Two areas where TPR has provided new guidance or responded to industry requests for clarification are:

1. Expecting trustees to do more to scrutinise corporate finance flows for potential ‘leakage’

The latest guidance puts a clear expectation on trustees to look closely at all the different ways in which potential support for the pension scheme can ‘leak’; not just through paying out dividends; this includes things like financial flows across the Group, transfers of business or assets at less than market value, excessive executive remuneration and so forth. For example, where ‘cash pooling’ and inter-company lending occurs TPR says: “….we expect trustees to understand the intention behind the arrangements and the expectation and ability of the employer to retrieve funds. In the event amounts are not recoverable or readily available to meet scheme funding requirements, we expect trustees to account for that in their assessment of covenant strength and in scheme funding and investment decisions. Analysis of affordability should be before payment of amounts as intercompany loans or under cash pooling arrangements”.
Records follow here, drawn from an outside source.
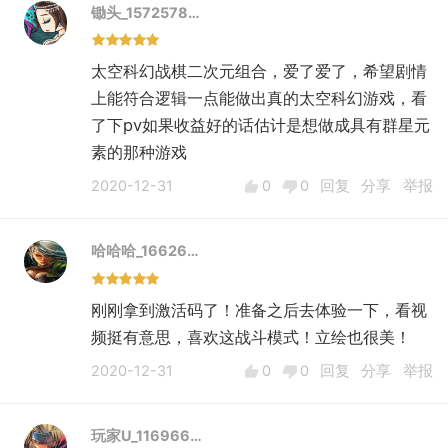
主动技能次数......
锄头_1572578…
7.无差别攻击设定是个败笔
这个必须吐槽下，你一个纯PVE闯关游戏搞什
太空科幻战棋二次元组合，爱了爱了，希望剧情
么“无差别攻击”设定啊？这不是摆明了恶心玩
上能符合逻辑一点能做出真的太空科幻游戏，看
家？
了下pv如果收益好的话估计是想做成具有群星元
8.武器升级所获属性设计得太过随意
素的那种游戏
我觉得测试版本对于武器升级，所获得的效果提
2020-12-31
0
0
回复
分享
举报
升太过鸡肋，打高难本需要命中率对吧？那么升
级武器提高命中率是最直接的途径，但是这样的
提升效果与消耗的资源数量又不成正比。
哈哈哈_16626…
如果我是策划，我会给出几个设计方向：
①武器升级不仅可以增加命中率，还可以增加
刚刚拿到激活码了！准备之后去体验一下，看视
人物的基本属性
频挺有意思，喜欢这战斗模式！立绘也很美！
②武器的升级可以改变人物的技能形态和效
2020-12-31
0
0
回复
分享
举报
果，比如增大人物技能的攻击范围、给技能附上
属性伤害等等
玩家U_116966…
9.怪物种类单一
2. Limited flexibility on valuation dates

Some schemes with three-yearly valuation dates that fall in the middle of the current crisis have expressed an interest in flexing the valuation date, for example, to a time before the crisis when the situation was more ‘normal’. TPR has said that Trustees should consider whether this would be ‘in the best interest of members’, with the implication that it will be member outcomes not the concerns of sponsors that should determine how this issue is approached.

TPR says:

“If they decide to change the valuation date they should do so having obtained and considered legal and actuarial advice, and consider taking account of changes in the investment markets and employer’s covenant since the new date of the valuation. Trustees who take this decision can expect us to question their reasons for the change.” 

Commenting, David Everett, Head of Pensions Research at LCP said:

‘TPR is trying to strike a delicate balancing act between its general direction of travel in recent years, which is to be ‘clearer, quicker and tougher’ with schemes and employers, and the need to avoid putting undue pressure on employers in the current environment’.

‘The latest funding statement still has elements of the new tougher approach, including expecting trustees to be vigilant if it seems that money that could have been used for the pension scheme has ‘leaked’. On the area of exercising flexibility on scheme valuation dates, TPR seems to be advocating against, unless this is demonstrably in the interest of scheme members’.